What you should do: Copy each line from the listing below where the word "картинок" shows up.
-- Opening Marker --
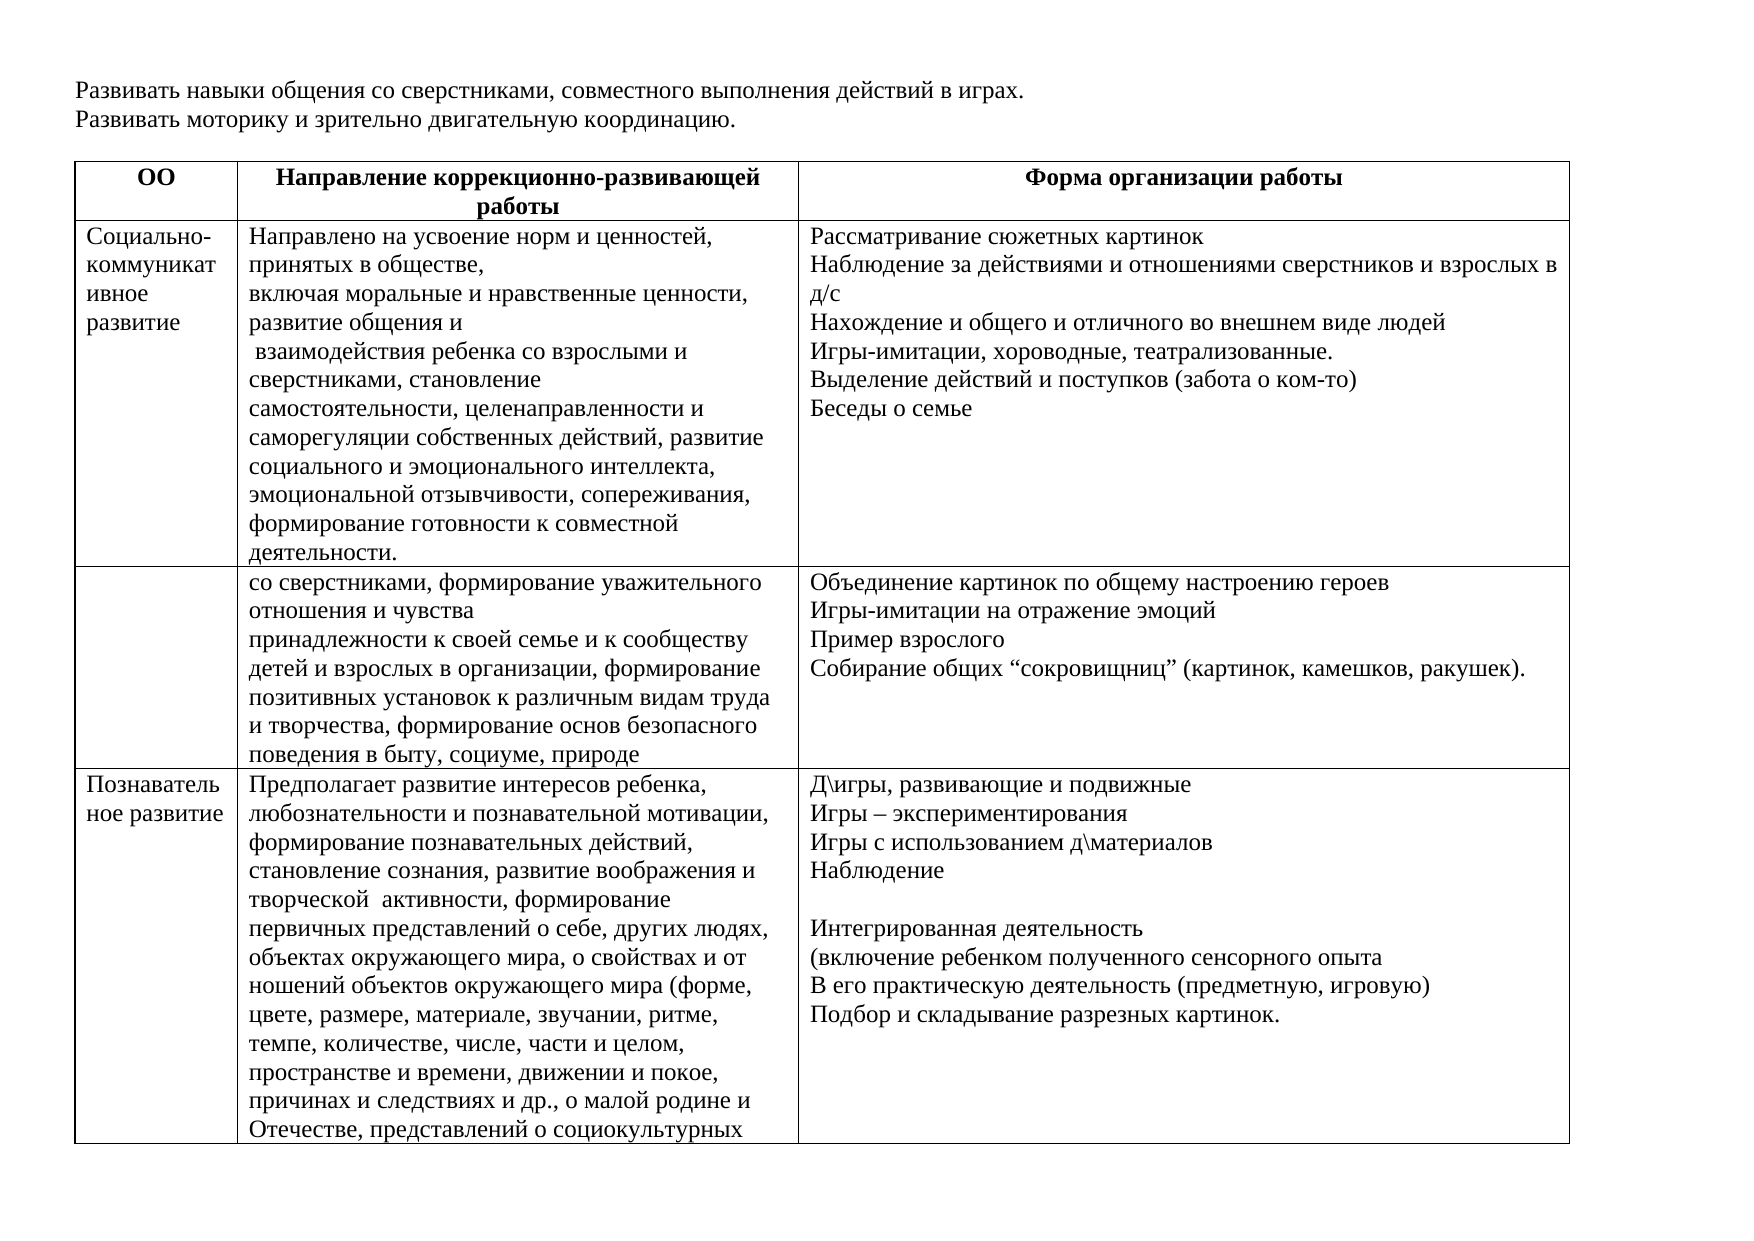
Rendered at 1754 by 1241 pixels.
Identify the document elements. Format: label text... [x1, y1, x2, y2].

table_cell Объединение картинок по общему настроению героев Игры-имитации на отражение эмоций Пример взрослого Собирание общих “сокровищниц” (картинок, камешков, ракушек). [799, 567, 1569, 768]
table_cell со сверстниками, формирование уважительного отношения и чувства принадлежности к своей семье и к сообществу детей и взрослых в организации, формирование позитивных установок к различным видам труда и творчества, формирование основ безопасного поведения в быту, социуме, природе [238, 567, 798, 768]
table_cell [799, 769, 1569, 1143]
table_header ОО [76, 162, 237, 220]
table_header Форма организации работы [799, 162, 1569, 220]
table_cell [76, 769, 237, 1143]
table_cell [238, 769, 798, 1143]
table_cell Рассматривание сюжетных картинок Наблюдение за действиями и отношениями сверстников и взрослых в д/с Нахождение и общего и отличного во внешнем виде людей Игры-имитации, хороводные, театрализованные. Выделение действий и поступков (забота о ком-то) Беседы о семье [799, 221, 1569, 566]
table_cell Направлено на усвоение норм и ценностей, принятых в обществе, включая моральные и нравственные ценности, развитие общения и взаимодействия ребенка со взрослыми и сверстниками, становление самостоятельности, целенаправленности и саморегуляции собственных действий, развитие социального и эмоционального интеллекта, эмоциональной отзывчивости, сопереживания, формирование готовности к совместной деятельности. [238, 221, 798, 566]
text Развивать навыки общения со сверстниками, совместного выполнения действий в играх. [75, 75, 1679, 104]
table_cell [76, 567, 237, 768]
text Развивать моторику и зрительно двигательную координацию. [75, 104, 1679, 132]
table_header Направление коррекционно-развивающей работы [238, 162, 798, 220]
table_cell Социально-коммуникативное развитие [76, 221, 237, 566]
-- Closing Marker --
Task solution:
table_cell Объединение картинок по общему настроению героев Игры-имитации на отражение эмоций Пример взрослого Собирание общих “сокровищниц” (картинок, камешков, ракушек). [799, 567, 1569, 768]
table_cell Рассматривание сюжетных картинок Наблюдение за действиями и отношениями сверстников и взрослых в д/с Нахождение и общего и отличного во внешнем виде людей Игры-имитации, хороводные, театрализованные. Выделение действий и поступков (забота о ком-то) Беседы о семье [799, 221, 1569, 566]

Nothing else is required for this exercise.